Records for processing ▸
*** Block opens ***

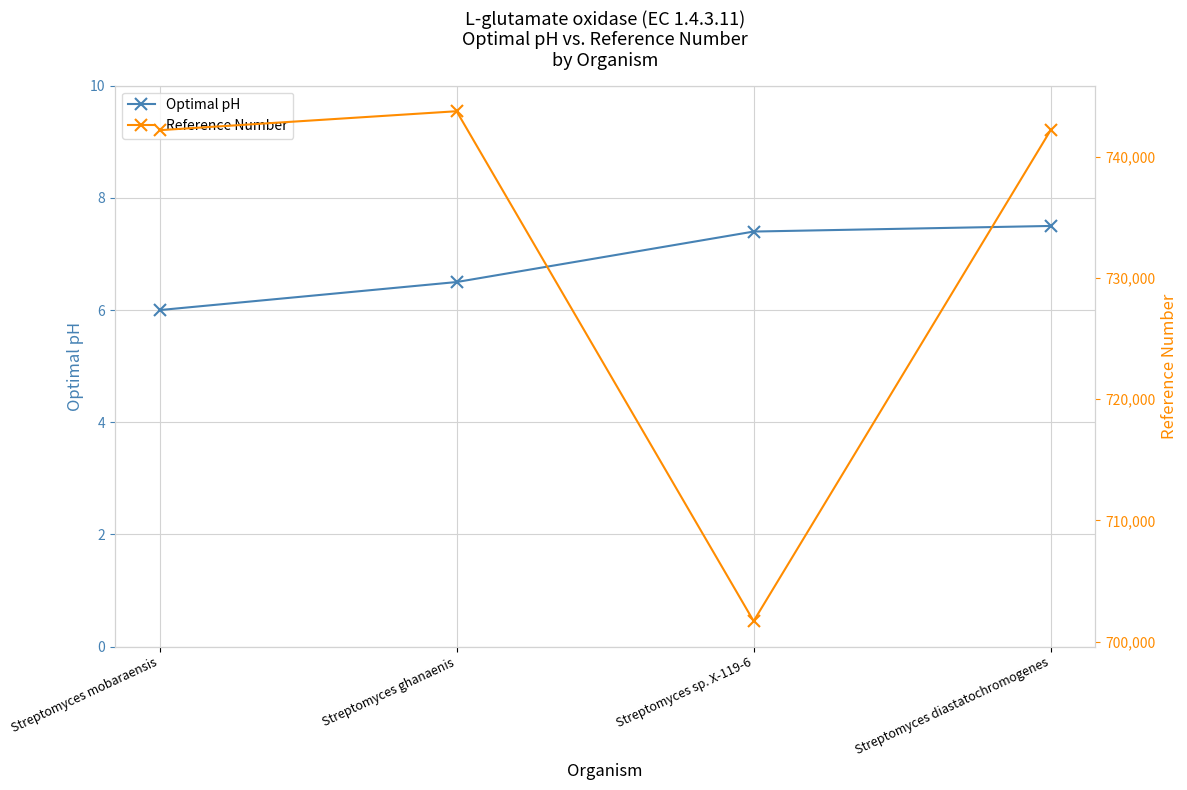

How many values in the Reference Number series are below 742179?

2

*** Block closes ***
*** Block opens ***

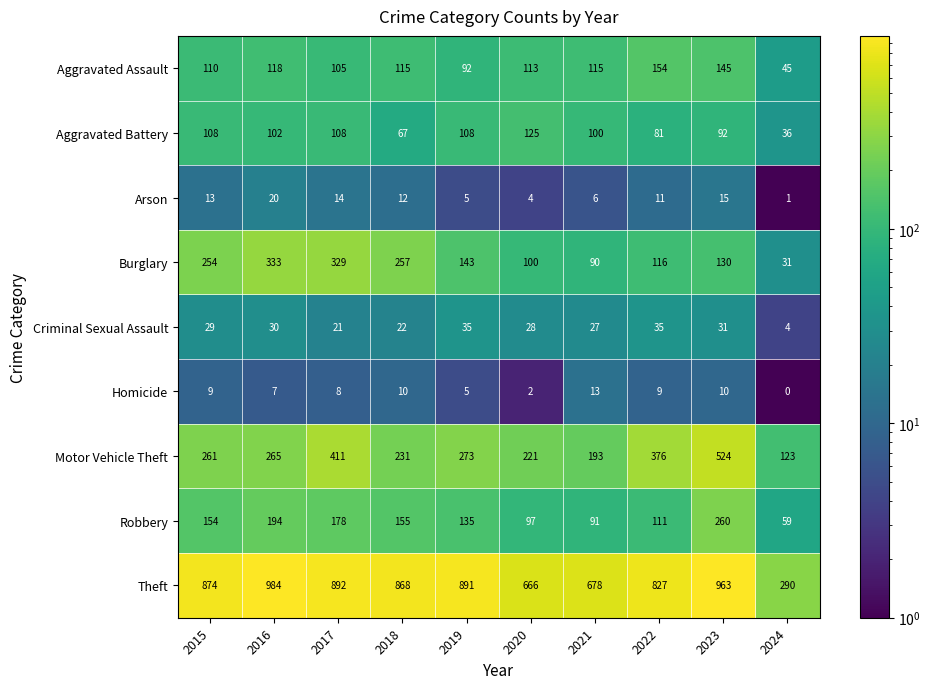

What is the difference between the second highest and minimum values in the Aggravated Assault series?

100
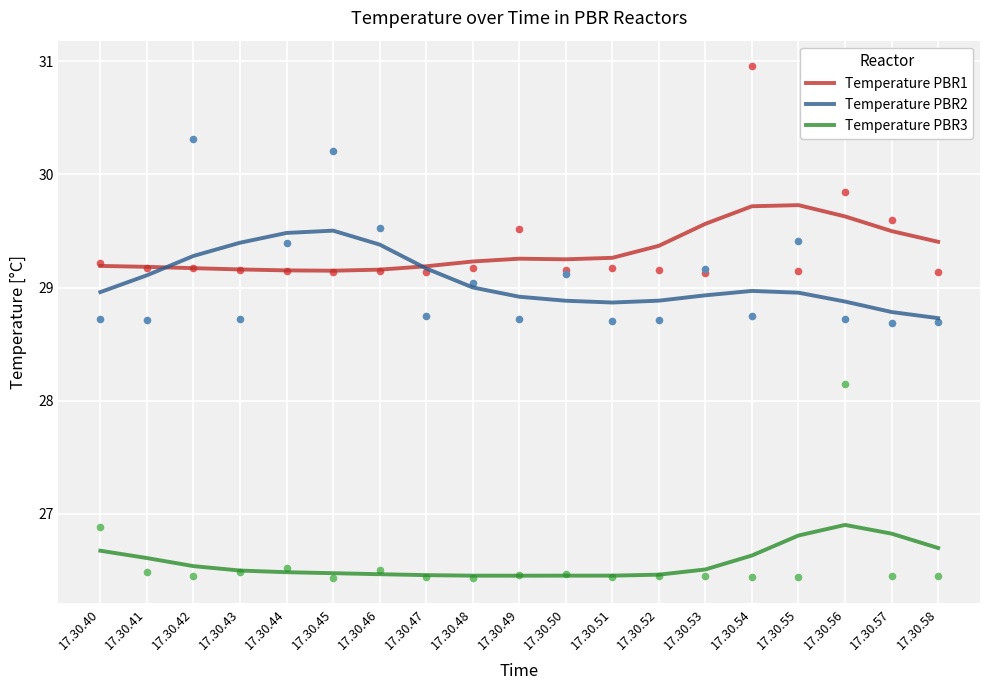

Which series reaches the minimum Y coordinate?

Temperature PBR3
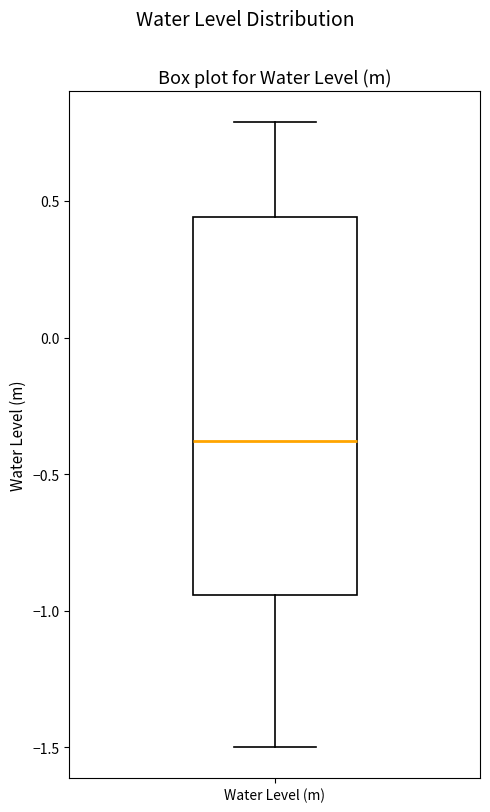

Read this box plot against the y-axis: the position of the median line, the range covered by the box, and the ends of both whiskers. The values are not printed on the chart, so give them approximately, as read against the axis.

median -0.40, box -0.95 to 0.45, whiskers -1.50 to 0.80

*** Block closes ***
*** Block opens ***

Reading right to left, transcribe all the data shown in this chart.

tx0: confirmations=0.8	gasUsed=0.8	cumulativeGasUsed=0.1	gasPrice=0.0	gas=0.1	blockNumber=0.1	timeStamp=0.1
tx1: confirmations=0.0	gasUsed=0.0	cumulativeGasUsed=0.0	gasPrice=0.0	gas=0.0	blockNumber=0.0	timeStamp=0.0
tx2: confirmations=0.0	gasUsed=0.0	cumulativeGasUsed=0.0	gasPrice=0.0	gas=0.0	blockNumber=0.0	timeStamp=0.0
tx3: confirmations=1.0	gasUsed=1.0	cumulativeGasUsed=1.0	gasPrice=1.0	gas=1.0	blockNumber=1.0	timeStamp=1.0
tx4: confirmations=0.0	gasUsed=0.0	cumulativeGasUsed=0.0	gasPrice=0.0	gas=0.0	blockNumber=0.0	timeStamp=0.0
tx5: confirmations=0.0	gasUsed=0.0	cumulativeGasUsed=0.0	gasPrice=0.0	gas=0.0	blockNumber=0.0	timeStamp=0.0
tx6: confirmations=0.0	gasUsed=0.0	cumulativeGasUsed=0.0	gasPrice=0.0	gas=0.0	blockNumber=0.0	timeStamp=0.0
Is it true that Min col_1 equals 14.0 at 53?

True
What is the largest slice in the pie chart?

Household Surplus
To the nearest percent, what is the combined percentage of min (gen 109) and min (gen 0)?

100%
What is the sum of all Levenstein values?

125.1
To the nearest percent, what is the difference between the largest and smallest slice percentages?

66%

*** Block closes ***

What the exercise asks ▸
Copy the part of the entries that opens with the line containing "Temperature PBR3" and closes with the line containing "median -0.40, box", but swap "approximately" for "roughly" and change nothing else. Give only those lines, and leave the pictures out.

Written response ▸
Temperature PBR3

Read this box plot against the y-axis: the position of the median line, the range covered by the box, and the ends of both whiskers. The values are not printed on the chart, so give them roughly, as read against the axis.

median -0.40, box -0.95 to 0.45, whiskers -1.50 to 0.80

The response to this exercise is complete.